**Available records**
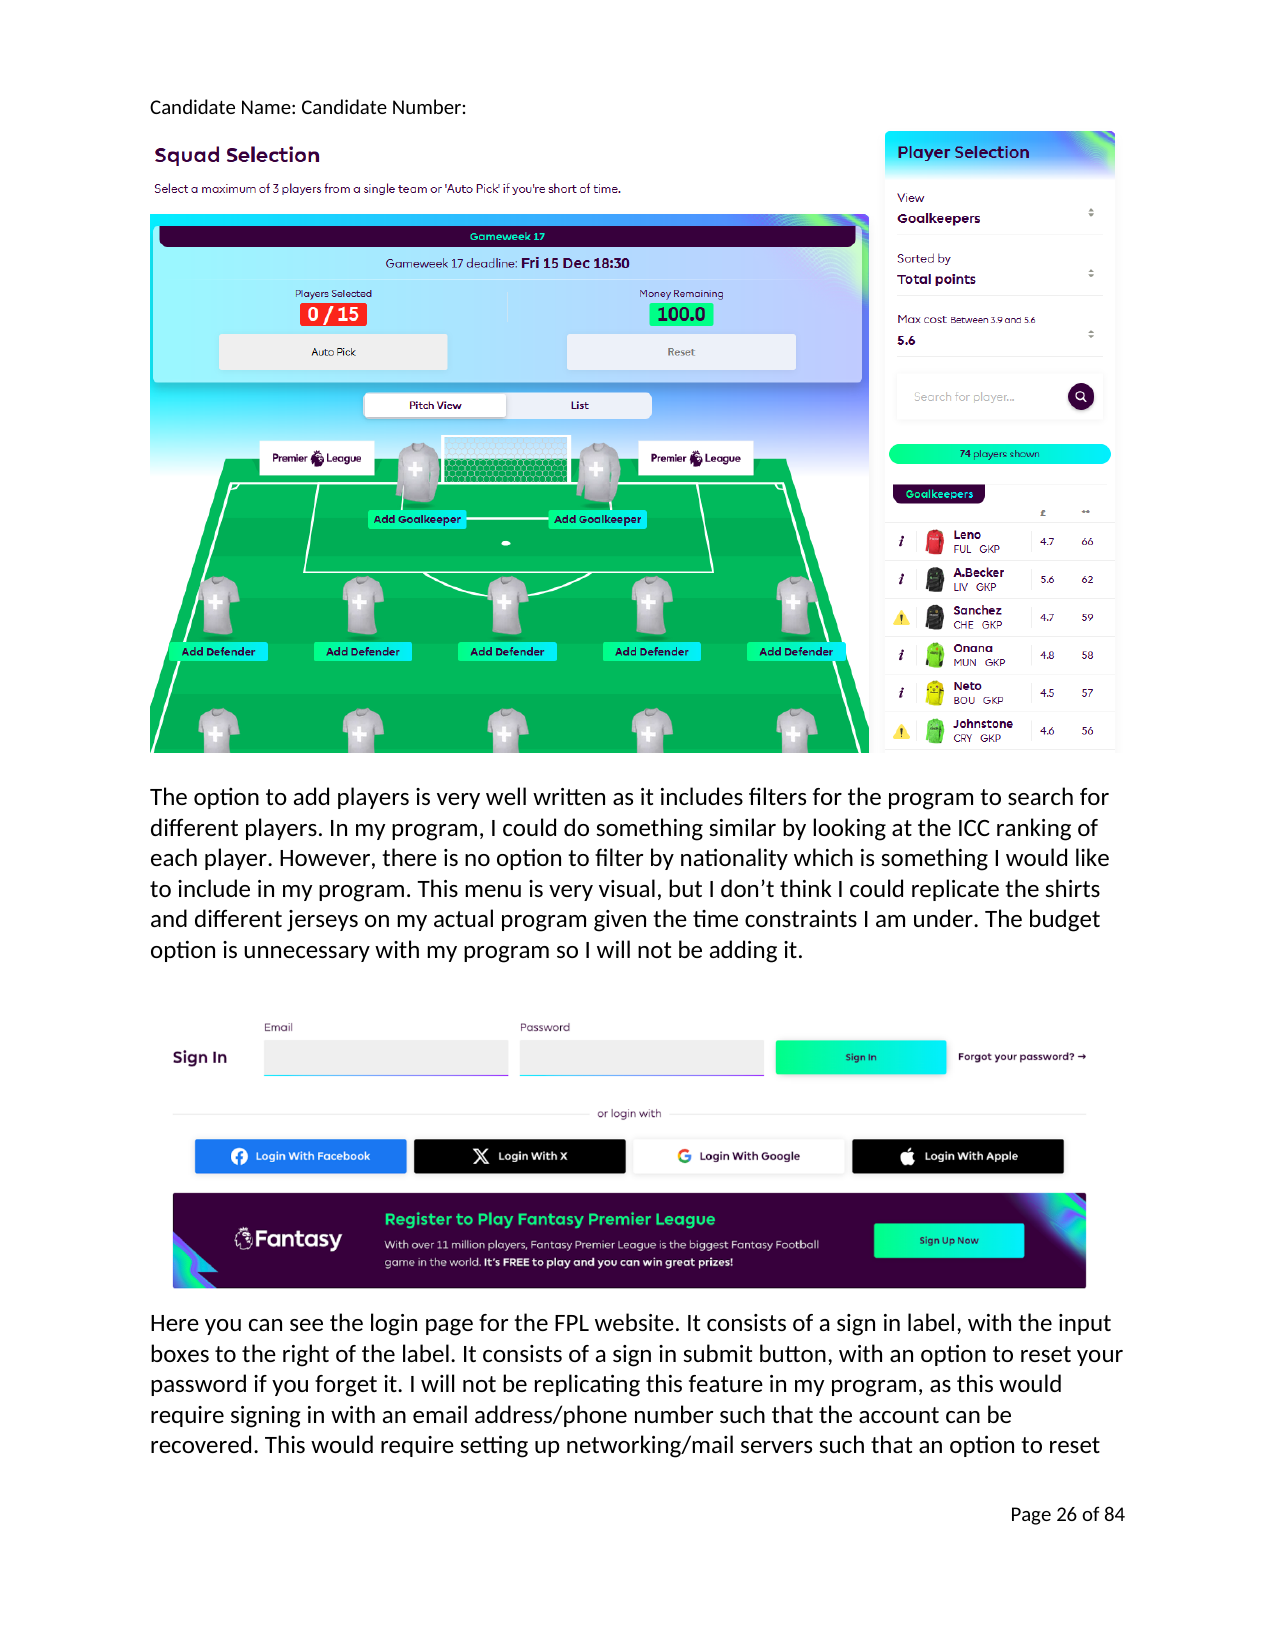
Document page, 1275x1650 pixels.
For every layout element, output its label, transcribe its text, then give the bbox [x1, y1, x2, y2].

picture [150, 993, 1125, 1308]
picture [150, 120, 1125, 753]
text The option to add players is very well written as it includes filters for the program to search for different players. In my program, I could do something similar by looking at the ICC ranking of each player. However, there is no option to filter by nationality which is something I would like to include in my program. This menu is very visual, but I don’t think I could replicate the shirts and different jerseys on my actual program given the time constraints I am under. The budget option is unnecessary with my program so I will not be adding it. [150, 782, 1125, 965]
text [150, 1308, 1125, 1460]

==

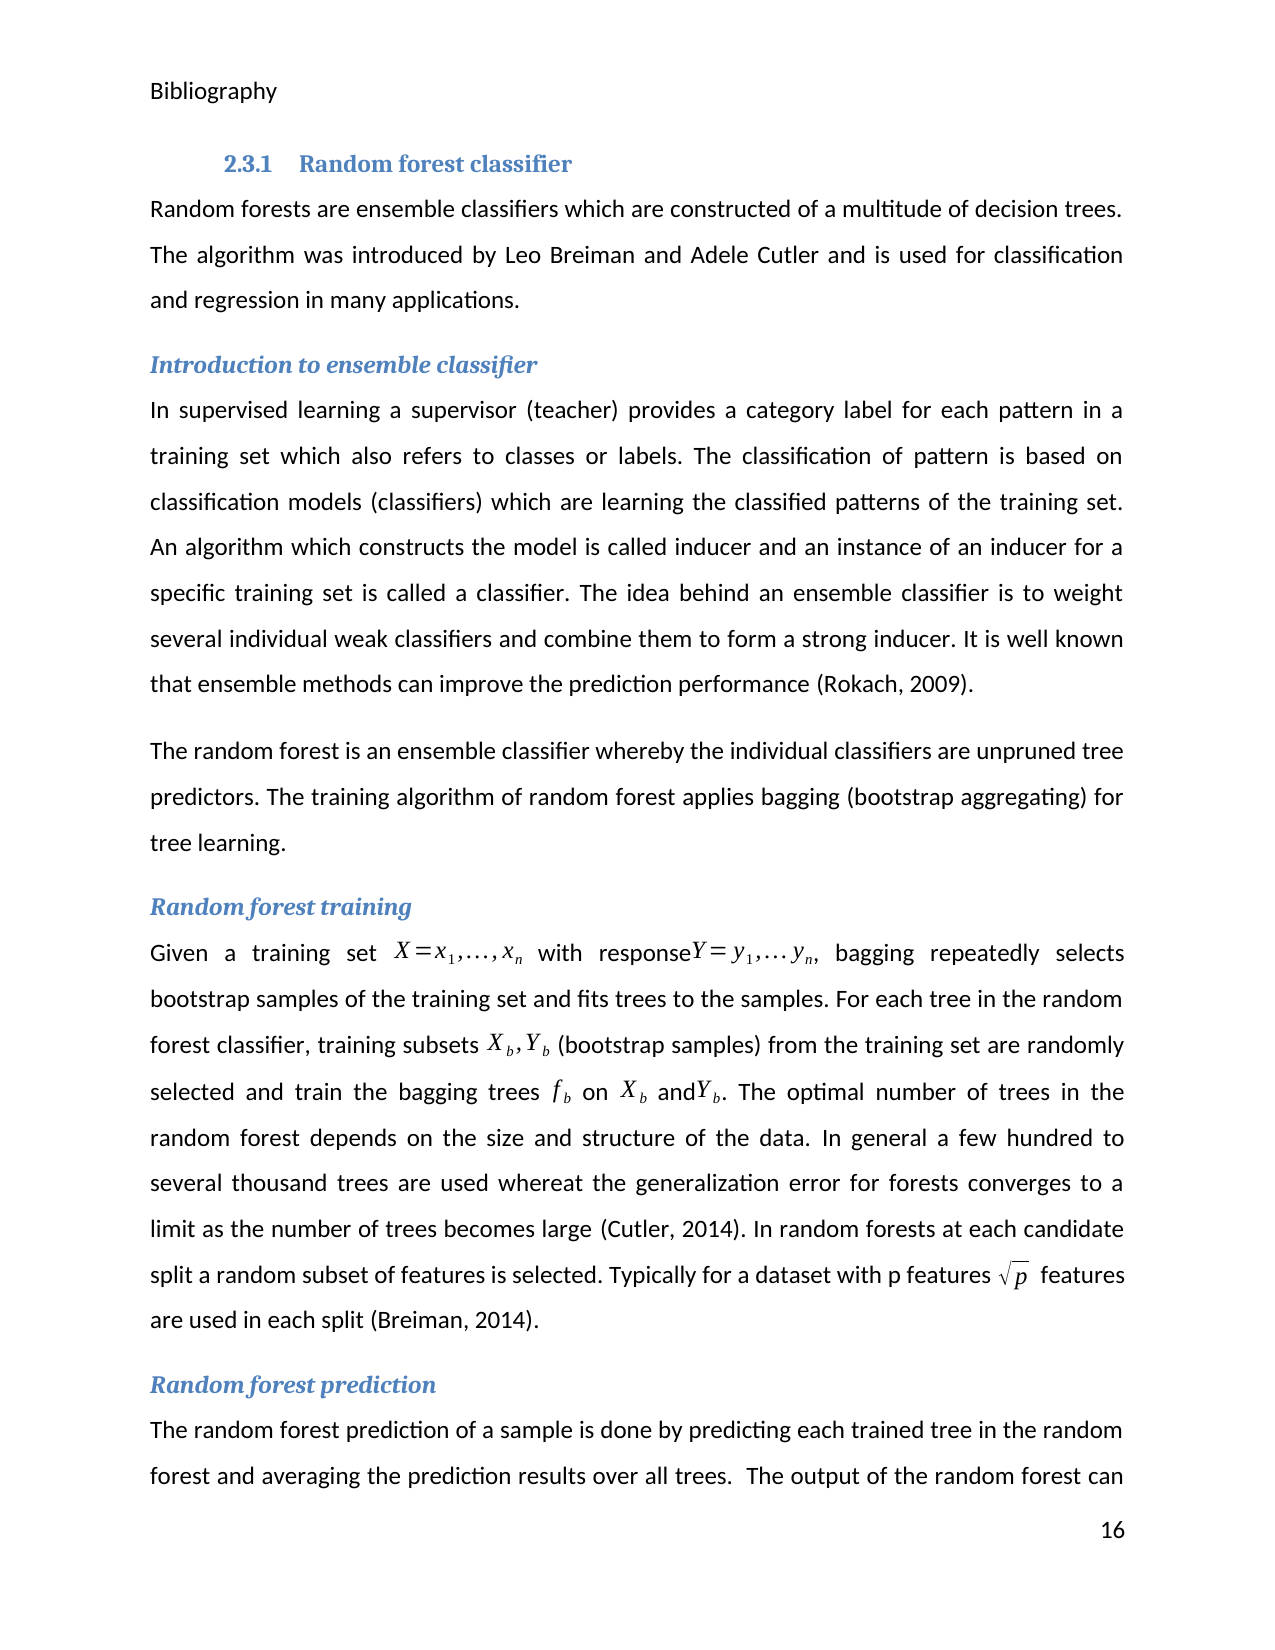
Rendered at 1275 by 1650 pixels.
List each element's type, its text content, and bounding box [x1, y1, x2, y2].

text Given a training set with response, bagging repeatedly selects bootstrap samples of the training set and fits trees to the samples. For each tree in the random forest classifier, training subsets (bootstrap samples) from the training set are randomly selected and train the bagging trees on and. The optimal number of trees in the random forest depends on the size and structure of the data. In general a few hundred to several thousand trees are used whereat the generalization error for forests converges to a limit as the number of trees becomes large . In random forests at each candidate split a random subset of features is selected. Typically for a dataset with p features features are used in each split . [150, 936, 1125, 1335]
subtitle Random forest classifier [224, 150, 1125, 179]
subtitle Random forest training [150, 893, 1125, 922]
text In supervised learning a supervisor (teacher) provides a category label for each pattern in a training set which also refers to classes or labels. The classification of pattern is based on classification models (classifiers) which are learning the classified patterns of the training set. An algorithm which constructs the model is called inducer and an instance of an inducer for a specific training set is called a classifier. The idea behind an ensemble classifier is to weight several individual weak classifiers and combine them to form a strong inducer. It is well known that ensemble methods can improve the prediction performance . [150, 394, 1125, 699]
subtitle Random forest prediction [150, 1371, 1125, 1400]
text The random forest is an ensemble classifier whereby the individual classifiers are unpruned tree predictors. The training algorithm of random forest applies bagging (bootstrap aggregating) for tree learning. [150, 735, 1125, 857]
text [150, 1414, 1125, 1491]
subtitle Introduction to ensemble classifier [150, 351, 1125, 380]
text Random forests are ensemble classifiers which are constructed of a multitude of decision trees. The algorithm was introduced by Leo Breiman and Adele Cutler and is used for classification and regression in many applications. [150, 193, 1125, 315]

**Your goal**
Take the lines above from the one containing "Document page, 1275x1650 pixels." to the one containing "text [150, 1308, 1125, 1460]" and retype them exactly, both ends included, with nothing added.

**Solution for this problem**
Document page, 1275x1650 pixels.
For every layout element, output its label, transcribe its text, then give the bbox [x1, y1, x2, y2].

picture [150, 993, 1125, 1308]
picture [150, 120, 1125, 753]
text The option to add players is very well written as it includes filters for the program to search for different players. In my program, I could do something similar by looking at the ICC ranking of each player. However, there is no option to filter by nationality which is something I would like to include in my program. This menu is very visual, but I don’t think I could replicate the shirts and different jerseys on my actual program given the time constraints I am under. The budget option is unnecessary with my program so I will not be adding it. [150, 782, 1125, 965]
text [150, 1308, 1125, 1460]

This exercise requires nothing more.